Once a year, I take my church’s youth grocery shopping. I know that sounds like an odd faith development activity, but bear with me.
There is an organization in our town that collects and distributes Thanksgiving baskets for those who would not otherwise be able to afford a Thanksgiving dinner for their family. A list of suggested items is distributed a few months ahead of time, and on the Sunday before Thanksgiving, individuals and groups descend with carloads of laundry baskets stuffed full of everything a person could possibly need to make Thanksgiving dinner.
Our church has a long history of filling at least thirty baskets each year, and often many more. Some of these baskets are filled and brought to the church by Sunday school classes, families, and individuals, but many church members donate funds for our annual Thanksgiving basket project. That’s where the youth come in. On the Wednesday before Thanksgiving, the youth and a few other volunteers pile into cars and head to the local grocery store to buy all the supplies we need to fill at least thirty Thanksgiving baskets. It’s quite an operation, to say the least.
We’re running up and down the aisles filling carts with cans of green beans and corn, boxes of stuffing and bags of potato flakes, cake mixes, rolls, the list goes on. We’re taking over multiple check-out lines, and the students are counting how many of each flavor of instant pudding we have and sorting bags of flour and sugar so that it’s easy to see which is which. Last year was a bit of a zoo, honestly, and being me, I made a list of ways that we can create much less of a hassle for the lovely people at Kroger next year, but no matter how organized we are going in, it’s a pretty big undertaking. And the kids and youth love it. We bring everything back and sort it out into the laundry baskets, already lined up on the pews in the chapel, and within half an hour or so the room looks ready to feed a small army.
In one sense, it’s a pretty simple task. Buy a bunch of food and stick it in some laundry baskets. But these Thanksgiving baskets are a practical example of what it looks like to get outside of the walls of the church. They are a ministry that our entire church, in one way or another, gets involved. This is one of the quintessential examples of how this community of faith sets out to be the Body of Christ. And the youth are right in the middle of it, taking on a central role in completing the task we set for ourselves each year to feed our neighbor.

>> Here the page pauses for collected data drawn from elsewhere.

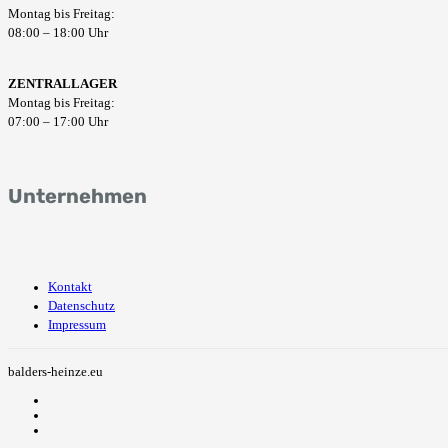
Montag bis Freitag:
08:00 – 18:00 Uhr
ZENTRALLAGER
Montag bis Freitag:
07:00 – 17:00 Uhr
Unternehmen
Kontakt
Datenschutz
Impressum
balders-heinze.eu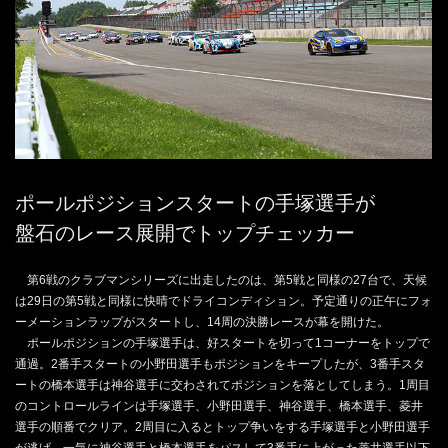
ポールポジションスタートの手塚選手が
盤石のレース展開でトップチェッカー
第6戦のクラブマンシリーズに出走したのは、第5戦と同様の27台で、天候
は29日の第5戦と同様に快晴でドライコンディション。予定通りの正午にフォ
ーメーションラップがスタートし、14周の決勝レースが幕を開けた。
ポールポジションの手塚選手は、好スタートを切って1コーナーをトップで
通過。2番手スタートの小野田選手もポジションをキープしたが、3番手スタ
ートの橋本選手は神谷選手に交わされてポジションを落としてしまう。1周目
のコントロールラインは手塚選手、小野田選手、神谷選手、橋本選手、菱井
選手の順番でクリア。2周目に入るとトップ争いをする手塚選手と小野田選手
が逃げ、一気に神谷選手と橋本選手をパスして3番手に上がった菱井選手以下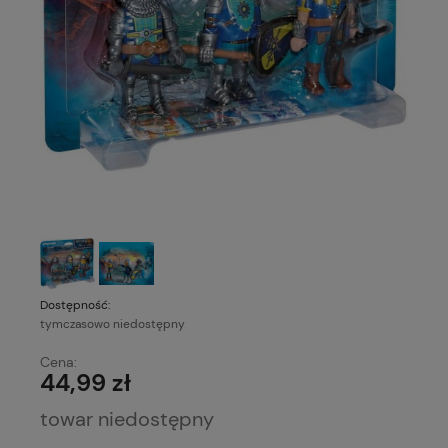
Dostępność:
tymczasowo niedostępny
Cena:
44,99 zł
towar niedostępny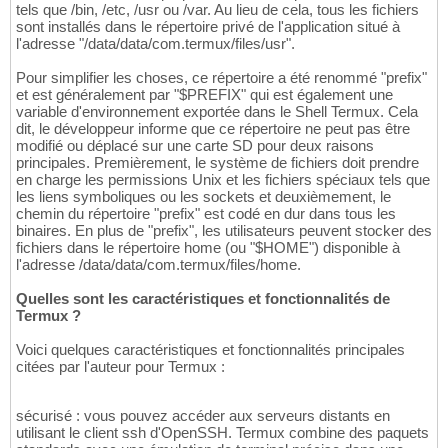
tels que /bin, /etc, /usr ou /var. Au lieu de cela, tous les fichiers
sont installés dans le répertoire privé de l'application situé à
l'adresse "/data/data/com.termux/files/usr".
Pour simplifier les choses, ce répertoire a été renommé "prefix"
et est généralement par "$PREFIX" qui est également une
variable d'environnement exportée dans le Shell Termux. Cela
dit, le développeur informe que ce répertoire ne peut pas être
modifié ou déplacé sur une carte SD pour deux raisons
principales. Premièrement, le système de fichiers doit prendre
en charge les permissions Unix et les fichiers spéciaux tels que
les liens symboliques ou les sockets et deuxièmement, le
chemin du répertoire "prefix" est codé en dur dans tous les
binaires. En plus de "prefix", les utilisateurs peuvent stocker des
fichiers dans le répertoire home (ou "$HOME") disponible à
l'adresse /data/data/com.termux/files/home.
Quelles sont les caractéristiques et fonctionnalités de
Termux ?
Voici quelques caractéristiques et fonctionnalités principales
citées par l'auteur pour Termux :
sécurisé : vous pouvez accéder aux serveurs distants en
utilisant le client ssh d'OpenSSH. Termux combine des paquets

There’s a growing body of work in the field of youth ministry that argues for the inclusion of youth, as much as possible, in a genuinely intergenerational community. This is not to say there isn’t something important to be gained from age-specific activities as well, but gone are the days when every single moment of a teenager’s time in the church house is spent in the youth room. We’re beginning to recognize that there’s also value in inviting the youth out of the youth room, to involve them in what the rest of the church is up to. To let them get to know the rest of the church, and let the rest of the church get to know them.
That’s one of the things I love about this Thanksgiving basket tradition. The youth are not only learning about hunger in their community, they’re also learning about our church’s involvement in responding to that hunger, and becoming leaders in that response. They are, in short, learning what it means to be the church.
That’s a lot to be gained from grocery shopping.